- [Extracted records]:
• • • •
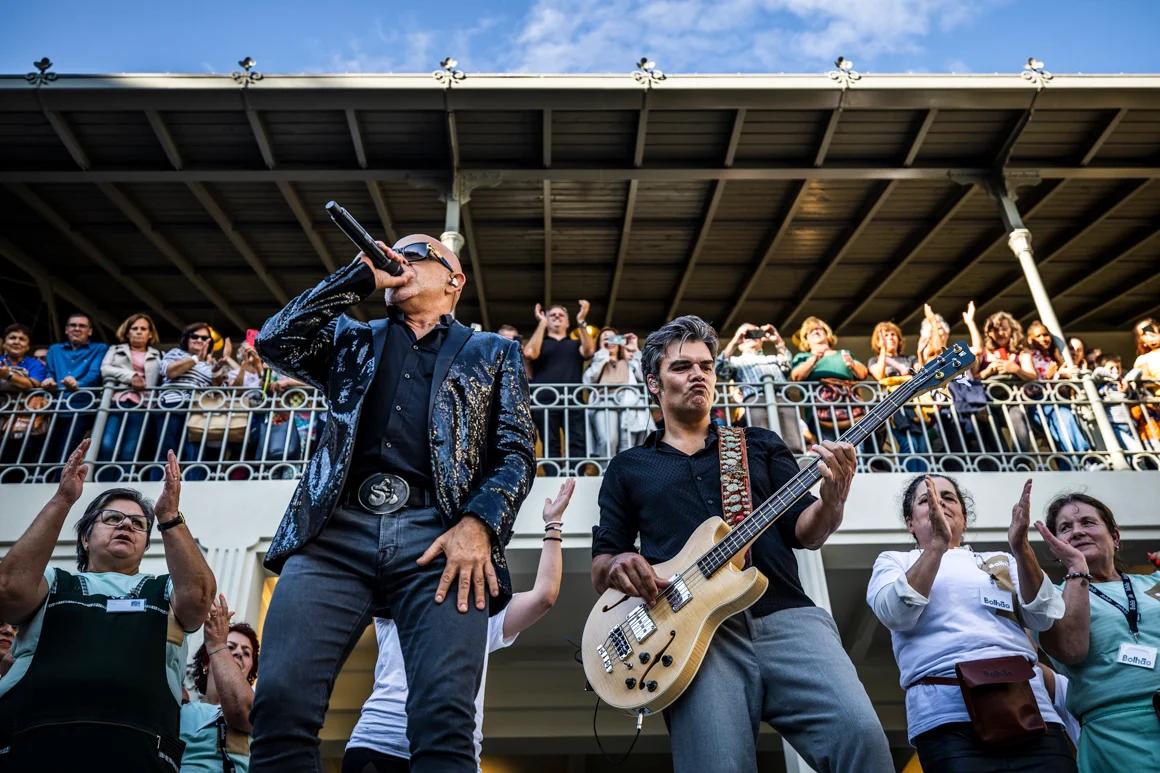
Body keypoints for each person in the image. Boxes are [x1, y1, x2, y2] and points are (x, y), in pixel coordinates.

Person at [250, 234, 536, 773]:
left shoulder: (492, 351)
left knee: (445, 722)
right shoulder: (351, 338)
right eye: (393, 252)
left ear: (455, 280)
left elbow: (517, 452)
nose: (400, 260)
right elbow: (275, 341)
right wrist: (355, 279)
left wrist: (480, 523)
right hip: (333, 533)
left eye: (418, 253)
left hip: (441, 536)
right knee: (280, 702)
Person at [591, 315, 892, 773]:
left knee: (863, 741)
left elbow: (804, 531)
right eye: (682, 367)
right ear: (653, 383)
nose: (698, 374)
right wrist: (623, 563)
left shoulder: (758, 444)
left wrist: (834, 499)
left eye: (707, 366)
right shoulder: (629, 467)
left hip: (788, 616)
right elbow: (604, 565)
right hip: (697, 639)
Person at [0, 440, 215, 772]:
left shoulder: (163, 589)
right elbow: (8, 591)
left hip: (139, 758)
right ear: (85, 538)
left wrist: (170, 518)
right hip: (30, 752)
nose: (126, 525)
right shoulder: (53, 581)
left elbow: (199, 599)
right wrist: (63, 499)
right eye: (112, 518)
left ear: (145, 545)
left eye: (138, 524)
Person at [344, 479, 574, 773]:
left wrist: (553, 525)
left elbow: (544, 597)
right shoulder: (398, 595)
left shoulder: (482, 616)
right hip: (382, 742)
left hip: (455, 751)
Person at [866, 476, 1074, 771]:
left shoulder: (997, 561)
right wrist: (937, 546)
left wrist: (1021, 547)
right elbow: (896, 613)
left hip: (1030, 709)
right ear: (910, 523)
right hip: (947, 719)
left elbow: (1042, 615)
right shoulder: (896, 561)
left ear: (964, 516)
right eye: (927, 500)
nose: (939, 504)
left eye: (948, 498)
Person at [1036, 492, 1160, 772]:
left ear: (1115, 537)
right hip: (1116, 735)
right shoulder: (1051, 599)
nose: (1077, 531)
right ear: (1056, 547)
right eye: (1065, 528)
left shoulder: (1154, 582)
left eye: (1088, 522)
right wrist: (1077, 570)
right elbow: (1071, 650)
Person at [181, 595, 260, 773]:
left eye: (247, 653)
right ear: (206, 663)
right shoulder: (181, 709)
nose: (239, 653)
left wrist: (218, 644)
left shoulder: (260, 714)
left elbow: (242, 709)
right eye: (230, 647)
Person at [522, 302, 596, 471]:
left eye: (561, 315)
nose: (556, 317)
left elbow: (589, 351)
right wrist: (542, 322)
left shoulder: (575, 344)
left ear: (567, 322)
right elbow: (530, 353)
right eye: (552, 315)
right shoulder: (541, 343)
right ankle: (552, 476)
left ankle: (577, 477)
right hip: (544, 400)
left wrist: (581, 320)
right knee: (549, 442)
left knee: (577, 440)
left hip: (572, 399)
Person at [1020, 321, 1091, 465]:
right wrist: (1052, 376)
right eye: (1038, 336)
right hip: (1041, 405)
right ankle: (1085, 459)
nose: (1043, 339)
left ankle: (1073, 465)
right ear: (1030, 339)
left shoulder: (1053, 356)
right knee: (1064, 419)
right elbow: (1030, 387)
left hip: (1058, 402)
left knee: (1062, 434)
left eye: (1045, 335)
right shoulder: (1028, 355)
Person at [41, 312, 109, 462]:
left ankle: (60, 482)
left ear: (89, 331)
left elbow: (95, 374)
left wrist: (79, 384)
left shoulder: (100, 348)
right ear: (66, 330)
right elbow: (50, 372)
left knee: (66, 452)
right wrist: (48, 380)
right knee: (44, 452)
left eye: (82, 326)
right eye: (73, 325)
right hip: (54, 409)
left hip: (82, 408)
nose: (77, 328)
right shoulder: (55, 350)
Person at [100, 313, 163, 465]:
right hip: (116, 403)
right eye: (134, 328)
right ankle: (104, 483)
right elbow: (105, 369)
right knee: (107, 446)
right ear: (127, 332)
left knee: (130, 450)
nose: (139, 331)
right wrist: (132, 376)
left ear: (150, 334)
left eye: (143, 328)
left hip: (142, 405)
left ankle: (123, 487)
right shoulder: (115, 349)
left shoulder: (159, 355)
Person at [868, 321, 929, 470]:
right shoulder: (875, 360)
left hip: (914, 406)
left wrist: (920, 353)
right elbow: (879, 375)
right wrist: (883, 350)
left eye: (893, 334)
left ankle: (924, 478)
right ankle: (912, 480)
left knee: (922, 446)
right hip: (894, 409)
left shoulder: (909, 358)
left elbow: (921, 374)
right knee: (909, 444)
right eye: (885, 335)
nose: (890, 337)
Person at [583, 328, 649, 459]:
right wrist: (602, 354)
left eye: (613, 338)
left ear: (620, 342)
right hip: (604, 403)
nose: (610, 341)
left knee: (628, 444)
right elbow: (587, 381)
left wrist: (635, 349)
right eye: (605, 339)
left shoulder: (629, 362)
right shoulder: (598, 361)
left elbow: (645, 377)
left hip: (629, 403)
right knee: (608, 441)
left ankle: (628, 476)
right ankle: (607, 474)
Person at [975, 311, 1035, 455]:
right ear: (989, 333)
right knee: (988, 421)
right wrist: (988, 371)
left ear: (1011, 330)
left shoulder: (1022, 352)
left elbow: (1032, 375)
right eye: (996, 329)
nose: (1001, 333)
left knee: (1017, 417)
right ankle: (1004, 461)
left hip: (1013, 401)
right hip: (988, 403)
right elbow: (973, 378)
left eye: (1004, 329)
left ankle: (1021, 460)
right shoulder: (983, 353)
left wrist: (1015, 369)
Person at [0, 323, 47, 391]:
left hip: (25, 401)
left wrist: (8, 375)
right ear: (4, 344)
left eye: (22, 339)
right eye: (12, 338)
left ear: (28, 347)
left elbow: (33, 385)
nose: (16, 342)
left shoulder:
• • • •
- [Task prompt]: Transcribe the lines above between the line holding "right shoulder: (55, 350)" and the line holding "right ankle: (1004, 461)", inclusive, exactly as they stand and with nothing added.

- [Answer area]:
right shoulder: (55, 350)
Person at [100, 313, 163, 465]:
right hip: (116, 403)
right eye: (134, 328)
right ankle: (104, 483)
right elbow: (105, 369)
right knee: (107, 446)
right ear: (127, 332)
left knee: (130, 450)
nose: (139, 331)
right wrist: (132, 376)
left ear: (150, 334)
left eye: (143, 328)
left hip: (142, 405)
left ankle: (123, 487)
right shoulder: (115, 349)
left shoulder: (159, 355)
Person at [868, 321, 929, 470]:
right shoulder: (875, 360)
left hip: (914, 406)
left wrist: (920, 353)
right elbow: (879, 375)
right wrist: (883, 350)
left eye: (893, 334)
left ankle: (924, 478)
right ankle: (912, 480)
left knee: (922, 446)
right hip: (894, 409)
left shoulder: (909, 358)
left elbow: (921, 374)
right knee: (909, 444)
right eye: (885, 335)
nose: (890, 337)
Person at [583, 328, 649, 459]:
right wrist: (602, 354)
left eye: (613, 338)
left ear: (620, 342)
right hip: (604, 403)
nose: (610, 341)
left knee: (628, 444)
right elbow: (587, 381)
left wrist: (635, 349)
right eye: (605, 339)
left shoulder: (629, 362)
right shoulder: (598, 361)
left elbow: (645, 377)
left hip: (629, 403)
right knee: (608, 441)
left ankle: (628, 476)
right ankle: (607, 474)
Person at [975, 311, 1035, 455]:
right ear: (989, 333)
right knee: (988, 421)
right wrist: (988, 371)
left ear: (1011, 330)
left shoulder: (1022, 352)
left elbow: (1032, 375)
right eye: (996, 329)
nose: (1001, 333)
left knee: (1017, 417)
right ankle: (1004, 461)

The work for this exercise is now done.